Employee pressures HSBC in sexual harassment case
An HSBC worker claims the bank giant denied him a bonus as part of an ongoing campaign of retaliation for speaking out about sexual harassment against a colleague, according to new court papers.
Michael Picarella, 47, sued his employer in Manhattan federal court earlier this year, claiming the firm demoted him after he reported sexual harassment allegations. He and another colleague said they raised alarm bells when a supervisor tried to force a female colleague to sleep with a senior banker.
Picarella, a senior vice president with the bank in New York, is seeking to amend his original complaint, saying the UK-based bank continues to take punitive actions, including denying him a bonus, according to a letter filed by his lawyer late Thursday.

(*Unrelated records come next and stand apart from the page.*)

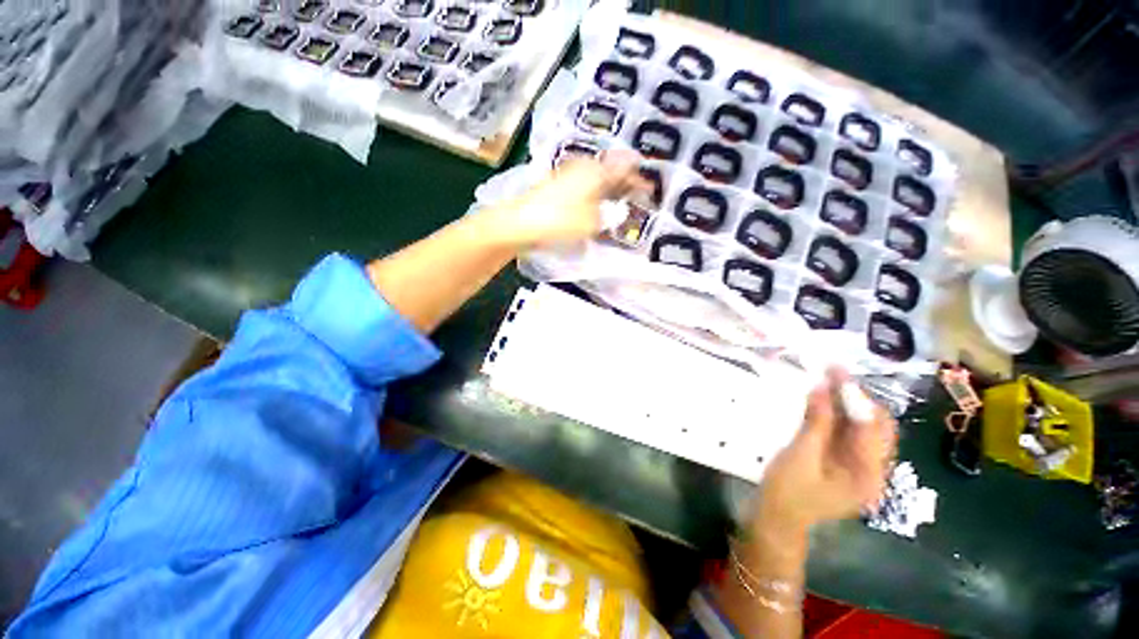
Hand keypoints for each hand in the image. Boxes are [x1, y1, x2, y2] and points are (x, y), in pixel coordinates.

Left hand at [487, 150, 651, 247]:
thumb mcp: (591, 222)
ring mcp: (568, 176)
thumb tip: (617, 212)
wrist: (518, 223)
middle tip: (637, 196)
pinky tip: (597, 207)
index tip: (649, 188)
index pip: (625, 167)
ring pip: (597, 179)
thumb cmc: (558, 220)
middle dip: (625, 182)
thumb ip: (609, 216)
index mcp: (595, 170)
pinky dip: (595, 195)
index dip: (638, 177)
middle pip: (610, 170)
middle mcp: (583, 167)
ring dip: (610, 189)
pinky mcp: (557, 187)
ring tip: (621, 203)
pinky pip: (585, 188)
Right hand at [753, 368, 896, 537]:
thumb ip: (817, 422)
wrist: (775, 518)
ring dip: (844, 404)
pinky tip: (820, 400)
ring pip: (858, 428)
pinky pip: (844, 434)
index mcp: (869, 474)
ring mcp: (856, 467)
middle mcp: (871, 469)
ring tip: (825, 379)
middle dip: (855, 398)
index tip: (836, 371)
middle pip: (873, 426)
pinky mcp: (841, 464)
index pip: (873, 427)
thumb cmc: (788, 491)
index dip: (857, 397)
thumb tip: (822, 387)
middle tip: (831, 373)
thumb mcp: (801, 455)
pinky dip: (834, 415)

“HSBC should not be allowed to conceal these retaliatory acts simply because they occurred outside the time period to amend the pleading,” Marc A. Susswein, a lawyer for Picarella, wrote in the letter.
HSBC denied Picarella a bonus on March 20 for his work in 2014 even through he has received every bonus every year since he started work at the bank in 2011, according to the proposed amended complaint.

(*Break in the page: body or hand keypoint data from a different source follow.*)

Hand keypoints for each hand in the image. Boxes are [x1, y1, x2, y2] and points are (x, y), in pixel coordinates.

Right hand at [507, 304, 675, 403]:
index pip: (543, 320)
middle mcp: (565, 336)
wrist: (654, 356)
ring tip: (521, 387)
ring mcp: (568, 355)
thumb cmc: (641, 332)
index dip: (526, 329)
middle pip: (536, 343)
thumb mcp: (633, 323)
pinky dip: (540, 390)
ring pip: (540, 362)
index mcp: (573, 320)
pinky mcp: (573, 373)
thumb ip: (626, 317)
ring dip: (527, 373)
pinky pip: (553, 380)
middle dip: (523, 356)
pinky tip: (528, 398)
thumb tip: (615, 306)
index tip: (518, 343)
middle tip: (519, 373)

Picarella said the bank also denied him access to the Midtown office where he worked and then cut off his access to the bank’s systems because he “allegedly conveyed confidential HSBC information to third parties not entitled to hold such information in violation of HSBC policies” — a charge the bank “failed to provide any factual basis for,” according to court papers.
An HSBC spokesman declined to comment.